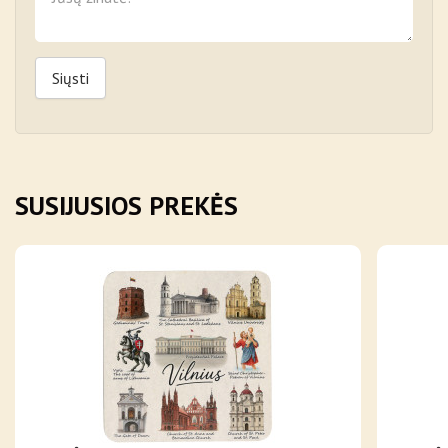
Siųsti
SUSIJUSIOS PREKĖS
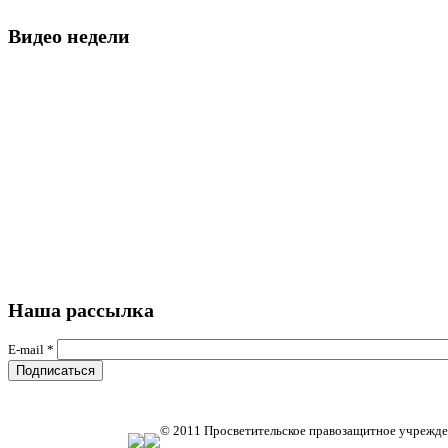
Видео недели
Наша рассылка
E-mail
*
© 2011 Просветительское правозащитное учрежде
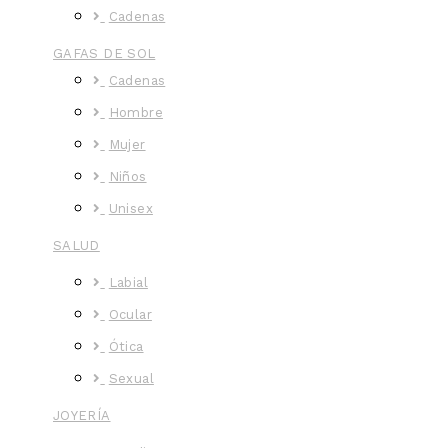
Cadenas
GAFAS DE SOL
Cadenas
Hombre
Mujer
Niños
Unisex
SALUD
Labial
Ocular
Ótica
Sexual
JOYERÍA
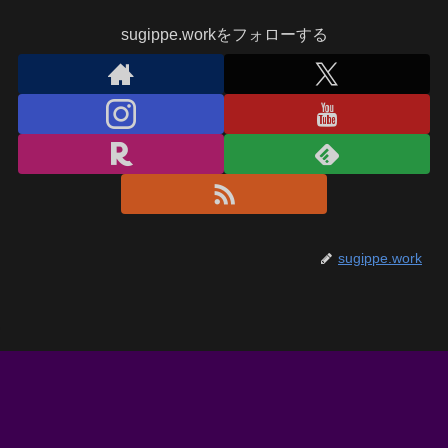
sugippe.workをフォローする
sugippe.work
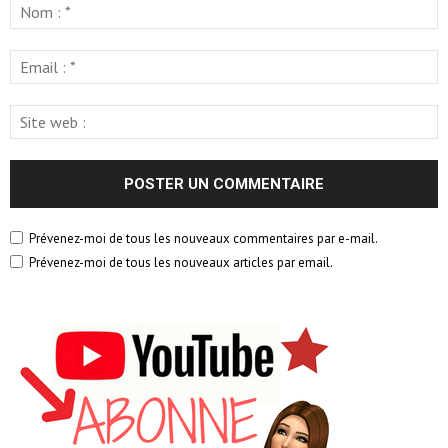
Prévenez-moi de tous les nouveaux commentaires par e-mail.
Prévenez-moi de tous les nouveaux articles par email.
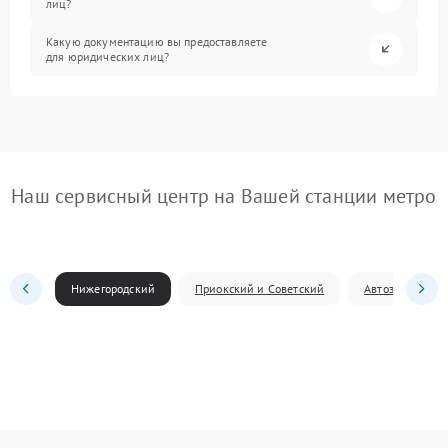
лиц?
Какую документацию вы предоставляете
для юридических лиц?
Наш сервисный центр на Вашей станции метро
Нижегородский
Приокский и Советский
Автозаводский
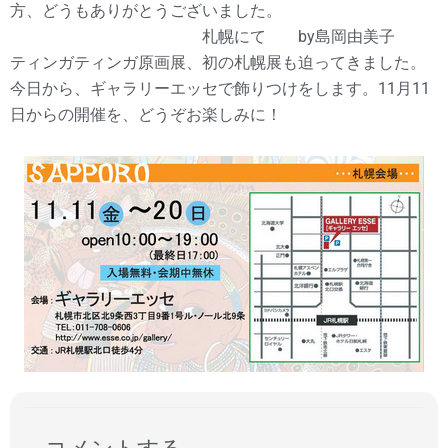
方、どうもありがとうございました。
札幌にて by島岡由美子
ティンガティンガ原画展、初の札幌展も迫ってきました。
今日から、ギャラリーエッセで飾りつけをします。11月11
日からの開催を、どうぞお楽しみに！
コメントする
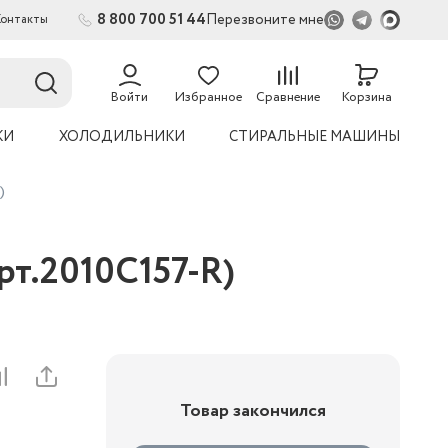
8 800 700 51 44
Перезвоните мне
Контакты
Войти
Избранное
Сравнение
Корзина
КИ
ХОЛОДИЛЬНИКИ
СТИРАЛЬНЫЕ МАШИНЫ
)
т.2010C157-R)
Товар закончился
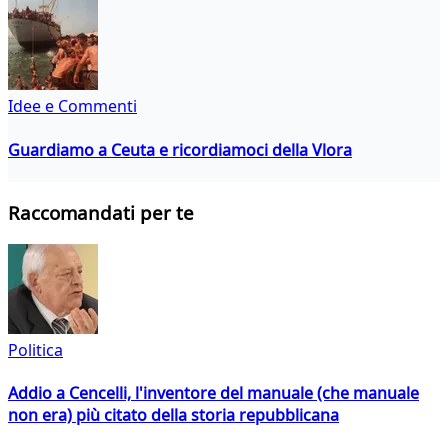
Idee e Commenti
Guardiamo a Ceuta e ricordiamoci della Vlora
Raccomandati per te
Politica
Addio a Cencelli, l'inventore del manuale (che manuale
non era) più citato della storia repubblicana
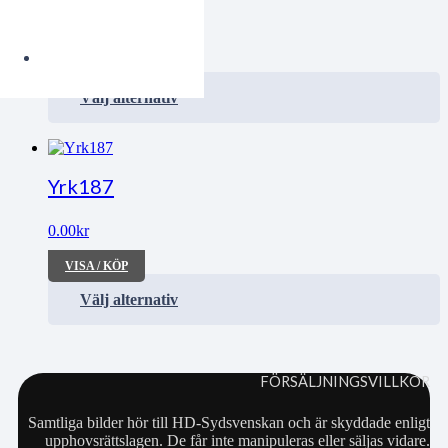
0.00
kr
VISA / KÖP
Välj alternativ
Yrk187
0.00
kr
VISA / KÖP
Välj alternativ
FÖRSÄLJNINGSVILLKOR
Samtliga bilder hör till HD-Sydsvenskan och är skyddade enligt
upphovsrättslagen. De får inte manipuleras eller säljas vidare.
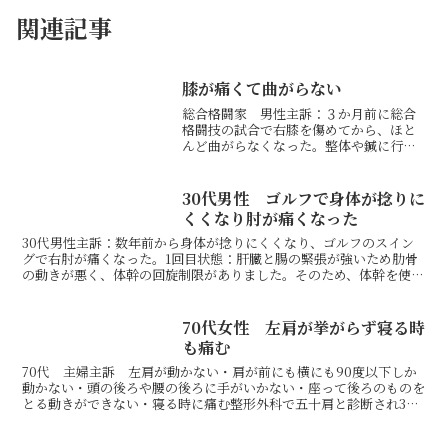
関連記事
膝が痛くて曲がらない
総合格闘家 男性主訴：３か月前に総合
格闘技の試合で右膝を傷めてから、ほと
んど曲がらなくなった。整体や鍼に行っ
たが全然改善せず。来月試合なので何と
かして欲しい。1回目状態：膝関節の外側
半月板に痛みが出ているため膝が曲がら
30代男性 ゴルフで身体が捻りに
なくなっていました。肋...
くくなり肘が痛くなった
30代男性主訴：数年前から身体が捻りにくくなり、ゴルフのスイン
グで右肘が痛くなった。1回目状態：肝臓と腸の緊張が強いため肋骨
の動きが悪く、体幹の回旋制限がありました。そのため、体幹を使え
ず手打ちになって肘に負担をかけていました。処置：肝臓と...
70代女性 左肩が挙がらず寝る時
も痛む
70代 主婦主訴 左肩が動かない・肩が前にも横にも90度以下しか
動かない・頭の後ろや腰の後ろに手がいかない・座って後ろのものを
とる動きができない・寝る時に痛む整形外科で五十肩と診断され3ヶ
月通院しても全く改善せずご紹介で来院初診検査の結果、...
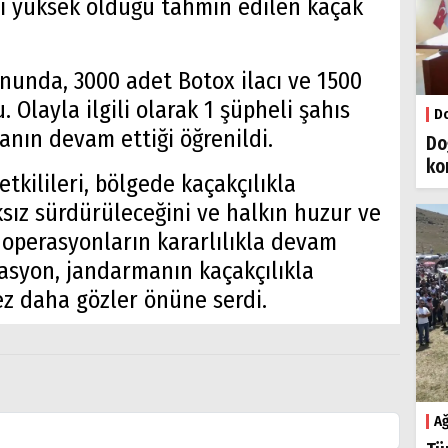
i yüksek olduğu tahmin edilen kaçak
nunda, 3000 adet Botox ilacı ve 1500
 Olayla ilgili olarak 1 şüpheli şahıs
Do
anın devam ettiği öğrenildi.
Do
ko
tkilileri, bölgede kaçakçılıkla
sız sürdürüleceğini ve halkın huzur ve
 operasyonların kararlılıkla devam
rasyon, jandarmanın kaçakçılıkla
ez daha gözler önüne serdi.
Ağ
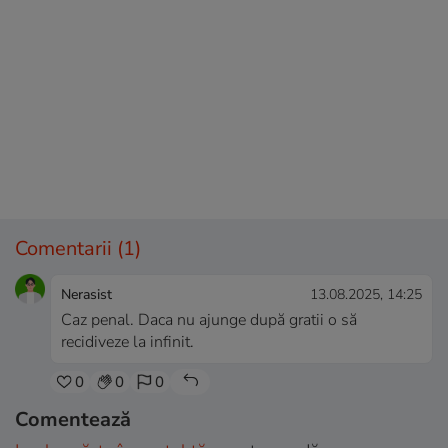
Comentarii
(1)
Nerasist
13.08.2025, 14:25
Caz penal. Daca nu ajunge după gratii o să
recidiveze la infinit.
0
0
0
Comentează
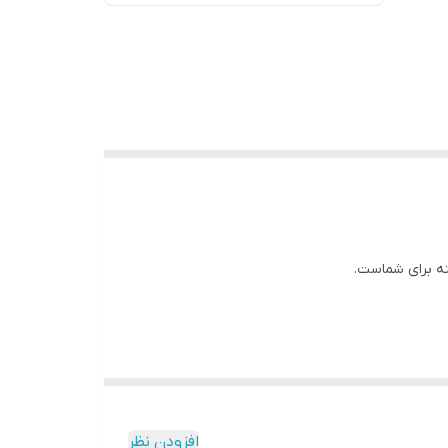
نه برای شماست.
افزودن نظر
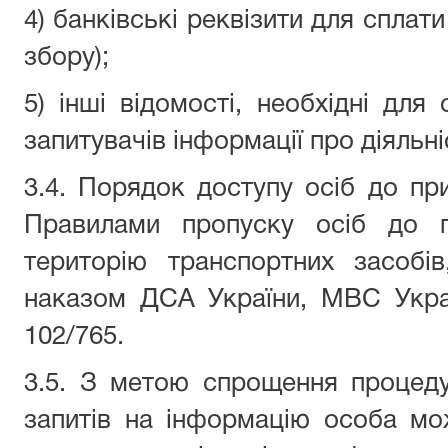
4) банківські реквізити для сплат
збору);
5) інші відомості, необхідні для
запитувачів інформації про діяльні
3.4. Порядок доступу осіб до п
Правилами пропуску осіб до п
територію транспортних засобі
наказом ДСА України, МВС Укра
102/765.
3.5. З метою спрощення процед
запитів на інформацію особа м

********

Exercise aim =
The lines to copy are those in the records above containing the word "devam".

Written response =
anın devam ettiği öğrenildi.
 operasyonların kararlılıkla devam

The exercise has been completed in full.